Tusk later declared: “We didn’t walk away from the negotiating table. We were willing to sacrifice part of our interests for the common good, to show our unity.

“I deeply believe the UK needs Europe and Europe needs the UK. But the final decision is in the hands of the British people.”

The deal paves the way for a long expected in/out referendum on EU membership in the UK, which was promised by the end of 2017 but is expected to be held in June this year.
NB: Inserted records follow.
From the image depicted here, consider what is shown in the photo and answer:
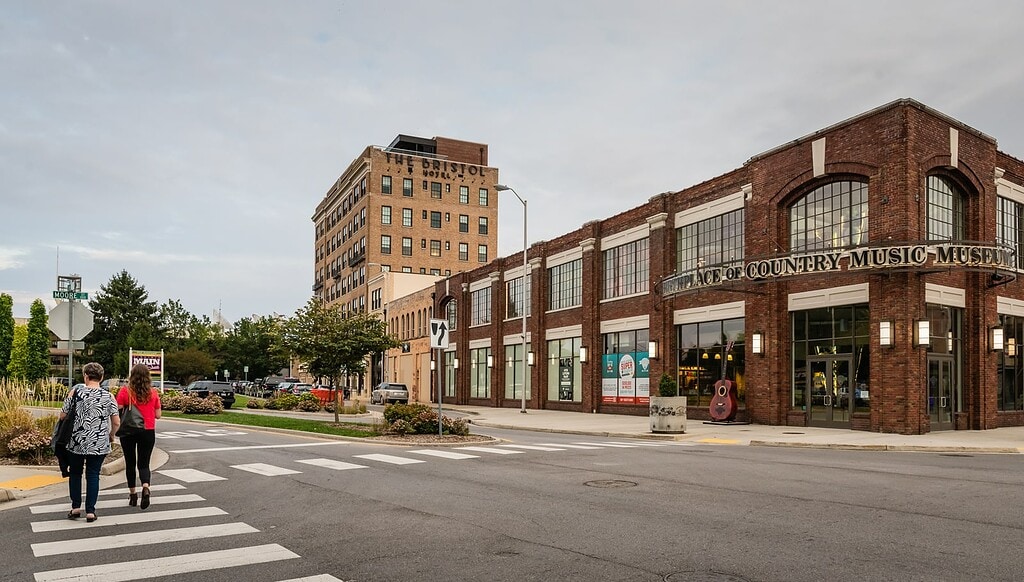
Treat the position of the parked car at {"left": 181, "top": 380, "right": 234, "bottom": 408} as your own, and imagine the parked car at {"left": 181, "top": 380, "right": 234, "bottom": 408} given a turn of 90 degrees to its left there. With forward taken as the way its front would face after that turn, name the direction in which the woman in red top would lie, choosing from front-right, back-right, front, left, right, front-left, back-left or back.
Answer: front

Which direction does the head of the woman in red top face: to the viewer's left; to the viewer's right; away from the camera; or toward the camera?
away from the camera

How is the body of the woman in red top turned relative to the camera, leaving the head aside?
away from the camera

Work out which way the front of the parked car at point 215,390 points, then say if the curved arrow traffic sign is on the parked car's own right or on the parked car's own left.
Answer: on the parked car's own left

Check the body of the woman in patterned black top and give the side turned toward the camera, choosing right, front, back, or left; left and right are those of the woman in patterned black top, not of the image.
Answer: back

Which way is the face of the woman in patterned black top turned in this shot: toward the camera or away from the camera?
away from the camera

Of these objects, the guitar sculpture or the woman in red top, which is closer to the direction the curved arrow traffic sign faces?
the woman in red top

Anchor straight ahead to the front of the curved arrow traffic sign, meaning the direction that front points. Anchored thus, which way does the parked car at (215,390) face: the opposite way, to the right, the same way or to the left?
to the right

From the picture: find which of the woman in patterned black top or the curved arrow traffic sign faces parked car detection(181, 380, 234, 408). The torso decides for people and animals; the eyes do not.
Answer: the woman in patterned black top

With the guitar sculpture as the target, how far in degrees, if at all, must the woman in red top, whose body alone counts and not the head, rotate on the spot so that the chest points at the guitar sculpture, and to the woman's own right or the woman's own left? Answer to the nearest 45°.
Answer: approximately 45° to the woman's own right

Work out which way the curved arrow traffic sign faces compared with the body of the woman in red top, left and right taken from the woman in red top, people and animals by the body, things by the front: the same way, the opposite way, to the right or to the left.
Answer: the opposite way

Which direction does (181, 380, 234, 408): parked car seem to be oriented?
to the viewer's left

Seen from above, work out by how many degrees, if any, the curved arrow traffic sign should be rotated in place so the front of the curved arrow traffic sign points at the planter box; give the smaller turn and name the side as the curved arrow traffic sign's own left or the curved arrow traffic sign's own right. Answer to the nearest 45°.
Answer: approximately 135° to the curved arrow traffic sign's own left

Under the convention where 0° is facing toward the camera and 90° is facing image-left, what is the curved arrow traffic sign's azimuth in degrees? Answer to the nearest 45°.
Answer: approximately 0°
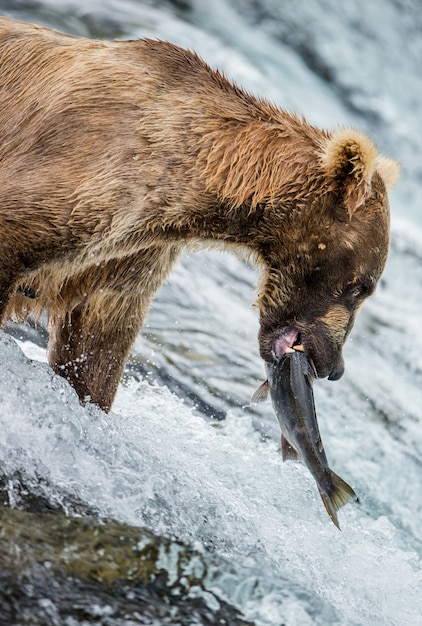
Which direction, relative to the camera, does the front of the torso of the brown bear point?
to the viewer's right

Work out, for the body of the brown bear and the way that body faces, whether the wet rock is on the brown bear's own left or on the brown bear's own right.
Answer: on the brown bear's own right
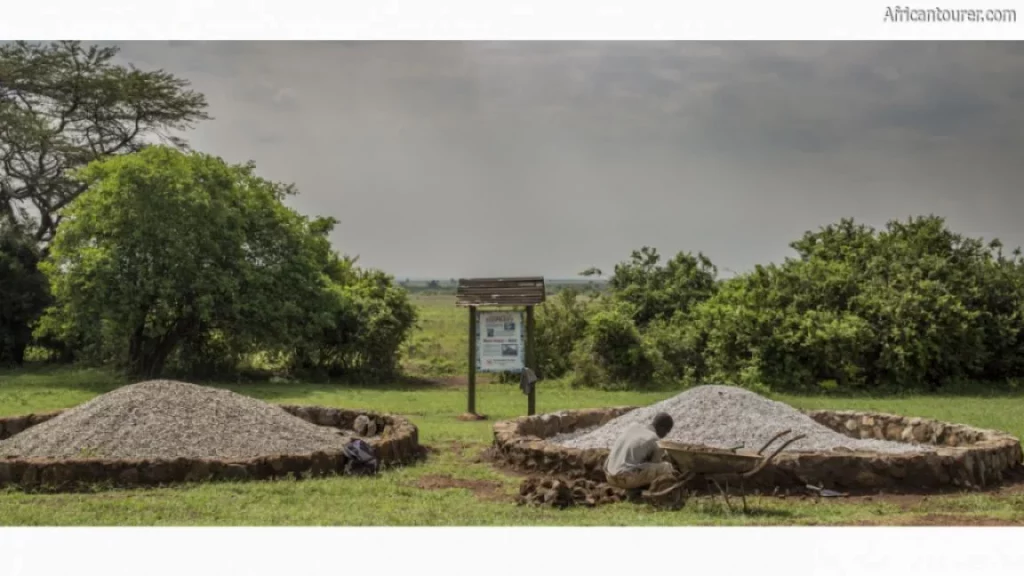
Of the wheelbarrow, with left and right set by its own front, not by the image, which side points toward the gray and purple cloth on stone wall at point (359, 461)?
front

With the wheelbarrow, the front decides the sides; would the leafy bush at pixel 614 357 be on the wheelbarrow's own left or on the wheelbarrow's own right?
on the wheelbarrow's own right

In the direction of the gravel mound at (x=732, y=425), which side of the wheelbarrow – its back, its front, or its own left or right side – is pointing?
right

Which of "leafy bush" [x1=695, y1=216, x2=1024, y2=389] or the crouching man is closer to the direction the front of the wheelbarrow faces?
the crouching man

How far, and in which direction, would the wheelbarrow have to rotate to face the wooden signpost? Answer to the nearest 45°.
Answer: approximately 45° to its right

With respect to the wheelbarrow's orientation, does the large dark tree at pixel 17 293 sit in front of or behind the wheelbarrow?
in front

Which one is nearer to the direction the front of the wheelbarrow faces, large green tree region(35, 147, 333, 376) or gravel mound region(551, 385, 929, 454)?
the large green tree

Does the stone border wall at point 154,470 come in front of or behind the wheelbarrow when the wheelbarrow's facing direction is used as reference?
in front

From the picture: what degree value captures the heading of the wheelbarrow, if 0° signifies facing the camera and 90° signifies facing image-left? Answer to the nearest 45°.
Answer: approximately 90°

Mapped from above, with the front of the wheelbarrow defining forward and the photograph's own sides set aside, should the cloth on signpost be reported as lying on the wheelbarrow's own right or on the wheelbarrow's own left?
on the wheelbarrow's own right

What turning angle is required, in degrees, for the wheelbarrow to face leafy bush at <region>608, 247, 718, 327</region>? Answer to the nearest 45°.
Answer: approximately 90° to its right
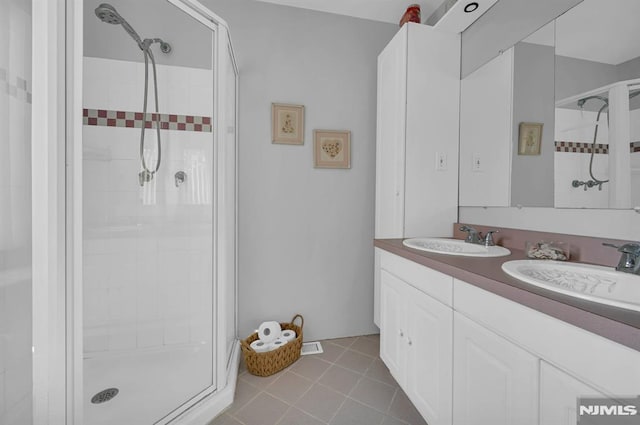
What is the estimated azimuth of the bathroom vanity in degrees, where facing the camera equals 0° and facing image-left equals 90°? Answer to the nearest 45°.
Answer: approximately 45°

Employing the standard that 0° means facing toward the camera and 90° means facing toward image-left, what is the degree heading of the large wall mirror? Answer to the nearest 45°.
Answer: approximately 45°

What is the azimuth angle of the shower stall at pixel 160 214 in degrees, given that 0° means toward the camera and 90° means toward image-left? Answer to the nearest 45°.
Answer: approximately 315°

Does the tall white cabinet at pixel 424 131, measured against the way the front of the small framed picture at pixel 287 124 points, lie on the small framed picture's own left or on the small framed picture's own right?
on the small framed picture's own left

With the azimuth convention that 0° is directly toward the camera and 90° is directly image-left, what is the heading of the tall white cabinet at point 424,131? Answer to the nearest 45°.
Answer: approximately 45°
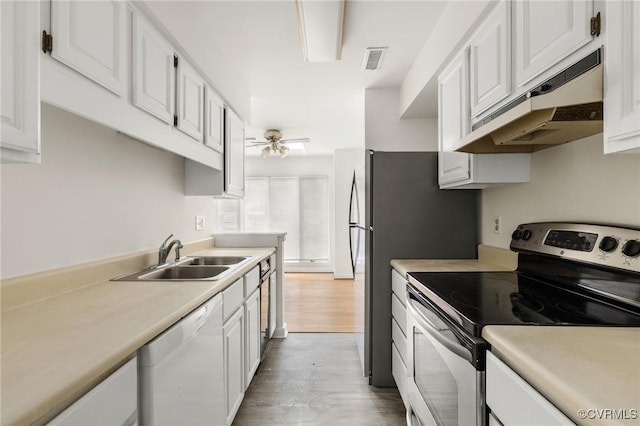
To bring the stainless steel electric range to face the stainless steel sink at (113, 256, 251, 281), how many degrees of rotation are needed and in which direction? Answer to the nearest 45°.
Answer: approximately 45° to its right

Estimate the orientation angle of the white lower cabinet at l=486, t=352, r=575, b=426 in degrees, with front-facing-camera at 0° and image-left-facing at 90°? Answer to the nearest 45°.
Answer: approximately 45°

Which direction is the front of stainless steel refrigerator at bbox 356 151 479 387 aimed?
to the viewer's left

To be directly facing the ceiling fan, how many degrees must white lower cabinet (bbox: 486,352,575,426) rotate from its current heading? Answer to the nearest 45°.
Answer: approximately 90° to its right

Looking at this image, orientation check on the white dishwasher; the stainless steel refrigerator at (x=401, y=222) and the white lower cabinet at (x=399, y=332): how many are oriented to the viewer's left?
2

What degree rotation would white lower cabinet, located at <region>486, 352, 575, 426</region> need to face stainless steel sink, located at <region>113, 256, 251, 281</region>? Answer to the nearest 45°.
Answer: approximately 45° to its right

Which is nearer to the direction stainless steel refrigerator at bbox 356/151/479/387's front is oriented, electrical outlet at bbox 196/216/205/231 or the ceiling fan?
the electrical outlet

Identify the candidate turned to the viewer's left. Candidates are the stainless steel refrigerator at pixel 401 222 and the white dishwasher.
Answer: the stainless steel refrigerator

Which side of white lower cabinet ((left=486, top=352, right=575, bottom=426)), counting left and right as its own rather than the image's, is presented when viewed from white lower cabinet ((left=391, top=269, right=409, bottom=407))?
right

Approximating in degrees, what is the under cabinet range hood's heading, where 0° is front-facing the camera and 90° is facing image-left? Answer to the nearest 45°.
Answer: approximately 45°

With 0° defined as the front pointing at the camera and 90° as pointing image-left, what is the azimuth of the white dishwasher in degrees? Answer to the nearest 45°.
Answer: approximately 315°

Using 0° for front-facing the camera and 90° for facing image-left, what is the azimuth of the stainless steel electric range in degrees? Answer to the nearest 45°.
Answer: approximately 45°

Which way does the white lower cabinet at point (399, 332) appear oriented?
to the viewer's left

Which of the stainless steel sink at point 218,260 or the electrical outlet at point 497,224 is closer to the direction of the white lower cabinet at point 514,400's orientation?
the stainless steel sink
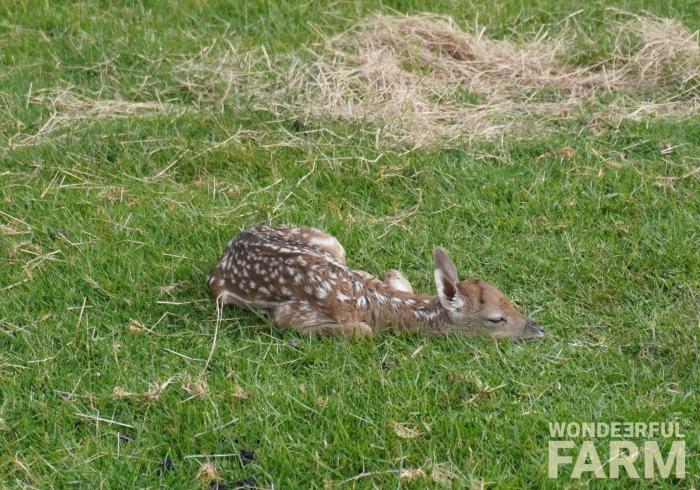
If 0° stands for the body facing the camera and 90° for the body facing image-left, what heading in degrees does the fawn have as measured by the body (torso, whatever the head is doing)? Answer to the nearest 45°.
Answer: approximately 270°
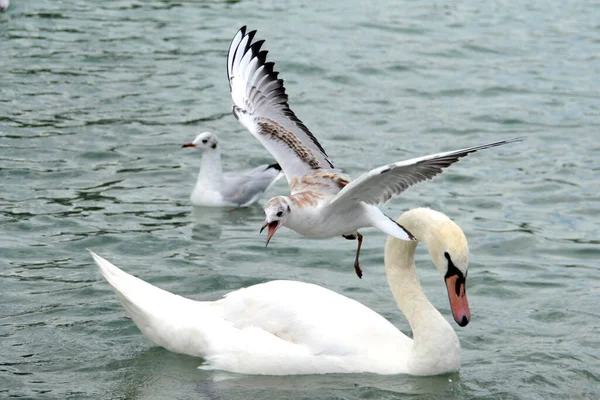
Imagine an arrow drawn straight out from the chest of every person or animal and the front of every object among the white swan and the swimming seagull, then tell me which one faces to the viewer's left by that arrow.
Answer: the swimming seagull

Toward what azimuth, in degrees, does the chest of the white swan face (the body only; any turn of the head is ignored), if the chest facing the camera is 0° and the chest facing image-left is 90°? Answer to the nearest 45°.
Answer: approximately 270°

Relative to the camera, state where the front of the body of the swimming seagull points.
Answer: to the viewer's left

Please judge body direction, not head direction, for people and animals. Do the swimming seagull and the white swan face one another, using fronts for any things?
no

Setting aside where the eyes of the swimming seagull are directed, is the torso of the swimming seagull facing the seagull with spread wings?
no

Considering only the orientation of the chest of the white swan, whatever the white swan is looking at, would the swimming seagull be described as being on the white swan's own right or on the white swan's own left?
on the white swan's own left

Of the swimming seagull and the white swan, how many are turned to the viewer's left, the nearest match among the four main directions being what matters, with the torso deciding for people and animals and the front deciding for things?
1

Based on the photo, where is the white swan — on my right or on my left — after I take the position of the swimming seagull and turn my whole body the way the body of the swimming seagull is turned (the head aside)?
on my left

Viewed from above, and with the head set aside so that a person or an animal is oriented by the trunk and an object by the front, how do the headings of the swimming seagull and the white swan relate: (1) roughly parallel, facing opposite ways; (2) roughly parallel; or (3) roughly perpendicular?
roughly parallel, facing opposite ways

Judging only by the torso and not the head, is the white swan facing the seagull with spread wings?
no
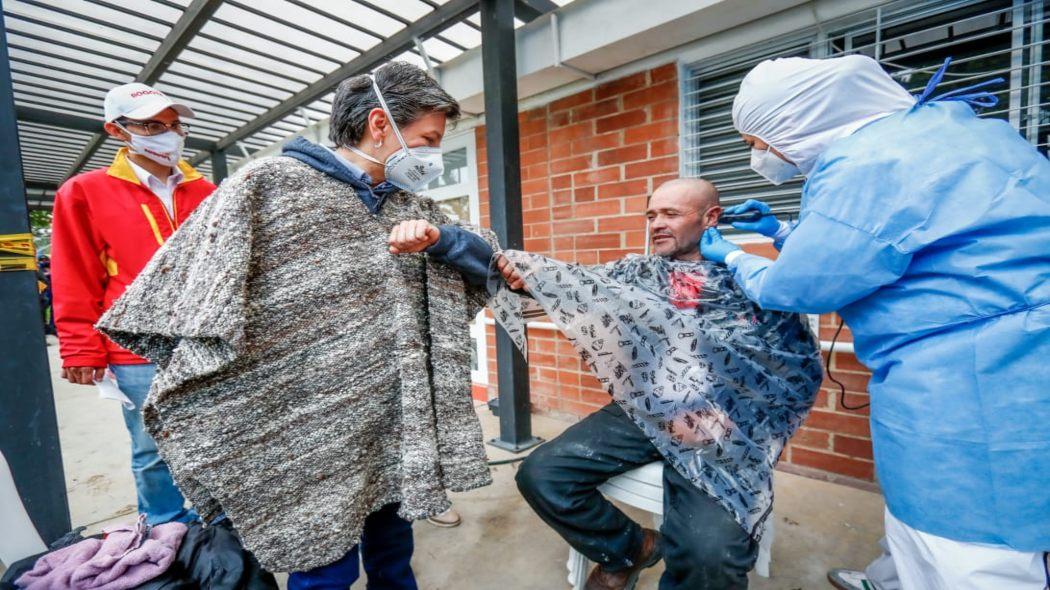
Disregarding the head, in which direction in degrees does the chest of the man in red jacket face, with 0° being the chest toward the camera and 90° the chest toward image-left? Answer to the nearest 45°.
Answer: approximately 315°

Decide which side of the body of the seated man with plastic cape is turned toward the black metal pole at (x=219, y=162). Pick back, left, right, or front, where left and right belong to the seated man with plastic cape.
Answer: right

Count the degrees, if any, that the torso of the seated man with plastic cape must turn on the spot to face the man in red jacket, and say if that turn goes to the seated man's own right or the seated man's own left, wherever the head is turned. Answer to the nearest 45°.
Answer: approximately 45° to the seated man's own right

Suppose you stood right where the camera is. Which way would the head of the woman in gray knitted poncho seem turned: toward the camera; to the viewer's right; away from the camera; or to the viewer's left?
to the viewer's right

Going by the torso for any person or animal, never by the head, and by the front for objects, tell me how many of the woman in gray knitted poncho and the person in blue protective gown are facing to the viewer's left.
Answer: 1

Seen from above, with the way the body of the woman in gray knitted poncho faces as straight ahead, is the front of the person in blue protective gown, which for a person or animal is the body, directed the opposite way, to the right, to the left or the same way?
the opposite way

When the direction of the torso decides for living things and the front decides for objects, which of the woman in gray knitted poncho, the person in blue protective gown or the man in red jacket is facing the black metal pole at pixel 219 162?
the person in blue protective gown

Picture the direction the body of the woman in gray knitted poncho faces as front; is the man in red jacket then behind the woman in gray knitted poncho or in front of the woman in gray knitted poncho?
behind

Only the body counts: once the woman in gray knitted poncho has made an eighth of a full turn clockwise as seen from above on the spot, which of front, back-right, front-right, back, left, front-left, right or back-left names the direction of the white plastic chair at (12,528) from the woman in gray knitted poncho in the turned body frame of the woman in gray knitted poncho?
back-right

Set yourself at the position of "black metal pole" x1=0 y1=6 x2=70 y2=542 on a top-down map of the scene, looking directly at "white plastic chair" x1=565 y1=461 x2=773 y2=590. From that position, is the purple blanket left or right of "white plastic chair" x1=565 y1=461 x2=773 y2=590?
right

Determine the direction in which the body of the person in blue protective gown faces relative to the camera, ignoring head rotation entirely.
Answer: to the viewer's left

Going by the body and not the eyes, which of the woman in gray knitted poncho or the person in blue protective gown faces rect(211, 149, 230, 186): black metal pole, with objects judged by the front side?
the person in blue protective gown
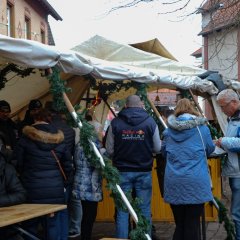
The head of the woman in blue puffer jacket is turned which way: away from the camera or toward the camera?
away from the camera

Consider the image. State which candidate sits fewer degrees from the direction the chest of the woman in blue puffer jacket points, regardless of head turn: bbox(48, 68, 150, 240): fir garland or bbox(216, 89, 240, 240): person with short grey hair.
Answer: the person with short grey hair

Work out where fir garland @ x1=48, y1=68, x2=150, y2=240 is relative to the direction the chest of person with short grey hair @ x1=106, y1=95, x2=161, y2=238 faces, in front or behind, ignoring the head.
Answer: behind

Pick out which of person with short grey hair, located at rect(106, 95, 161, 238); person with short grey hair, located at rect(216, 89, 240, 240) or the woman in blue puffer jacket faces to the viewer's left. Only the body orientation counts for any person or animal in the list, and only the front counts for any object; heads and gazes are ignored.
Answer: person with short grey hair, located at rect(216, 89, 240, 240)

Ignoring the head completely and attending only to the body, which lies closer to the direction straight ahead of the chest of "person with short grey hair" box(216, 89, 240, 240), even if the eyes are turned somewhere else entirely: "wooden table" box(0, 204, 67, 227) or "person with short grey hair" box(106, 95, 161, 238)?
the person with short grey hair

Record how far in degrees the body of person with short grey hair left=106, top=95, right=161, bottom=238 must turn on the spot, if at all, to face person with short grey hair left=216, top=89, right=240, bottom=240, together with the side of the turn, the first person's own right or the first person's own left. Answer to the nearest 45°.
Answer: approximately 90° to the first person's own right

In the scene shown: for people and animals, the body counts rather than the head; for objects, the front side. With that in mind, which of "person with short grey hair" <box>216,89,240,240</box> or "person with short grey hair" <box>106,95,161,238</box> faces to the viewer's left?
"person with short grey hair" <box>216,89,240,240</box>

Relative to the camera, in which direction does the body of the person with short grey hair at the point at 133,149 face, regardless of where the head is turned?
away from the camera

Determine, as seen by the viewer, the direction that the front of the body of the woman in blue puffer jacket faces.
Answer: away from the camera

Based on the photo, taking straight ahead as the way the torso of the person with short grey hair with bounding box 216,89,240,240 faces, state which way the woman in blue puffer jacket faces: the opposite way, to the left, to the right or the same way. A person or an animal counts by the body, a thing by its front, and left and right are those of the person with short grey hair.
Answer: to the right

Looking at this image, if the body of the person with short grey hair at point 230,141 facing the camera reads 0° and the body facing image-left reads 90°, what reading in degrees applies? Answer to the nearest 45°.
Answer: approximately 90°

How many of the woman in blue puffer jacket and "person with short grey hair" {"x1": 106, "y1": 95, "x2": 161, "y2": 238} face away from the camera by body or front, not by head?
2

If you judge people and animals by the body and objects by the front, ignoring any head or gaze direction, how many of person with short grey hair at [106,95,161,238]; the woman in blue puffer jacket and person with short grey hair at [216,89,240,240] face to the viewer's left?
1

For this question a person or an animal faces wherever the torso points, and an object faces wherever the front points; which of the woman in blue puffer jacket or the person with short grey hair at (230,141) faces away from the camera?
the woman in blue puffer jacket

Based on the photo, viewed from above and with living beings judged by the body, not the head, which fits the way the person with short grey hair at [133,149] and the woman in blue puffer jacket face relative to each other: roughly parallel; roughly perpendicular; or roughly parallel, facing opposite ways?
roughly parallel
Cameron was due to brief his ministers at a cabinet meeting on Saturday (February 20), following which the ministers would be free to campaign for either side in the referendum.

2 COMMENTS

  1. Historian professor Niall Ferguson in the Sunday Times: “The lesson of history is that British isolationism is itself a trigger for continental disintegration. Vote for Brexit this year and we shall ‘Breturn’ sooner or later to sort out the ensuing mess, but in much the same appalling costly way as we had to in 1808, 1914 and 1939 – and with much less strength than we enjoyed as the world’s biggest empire.”

    1808 saw Britain forced out of isolation to join an alliance with Spain and Portugal against Napoleon. The two world wars began in Europe with Britain initially sitting on the fence. Remember Chamberlain’s infamous piece of paper?

    All three wars were indeed appallingly costly in terms of death and destruction. There is growing concern that the current proxy wars in the middle east, Daesh or IS, and the refugee situation in Europe, show sufficient similarities to these three conflicts that we may be on the verge of another world war if not already in the opening stages of it. This newspaper, the EWN has commented on just that in its “Our View” column.

    Maybe we would all like to live in some kind of Utopia, but will retreating into isolation again be that Utopia? All the world’s current problems will still surround us. They can not be wished away. Perhaps the “luckiest generation that has ever lived” is finally running out of luck.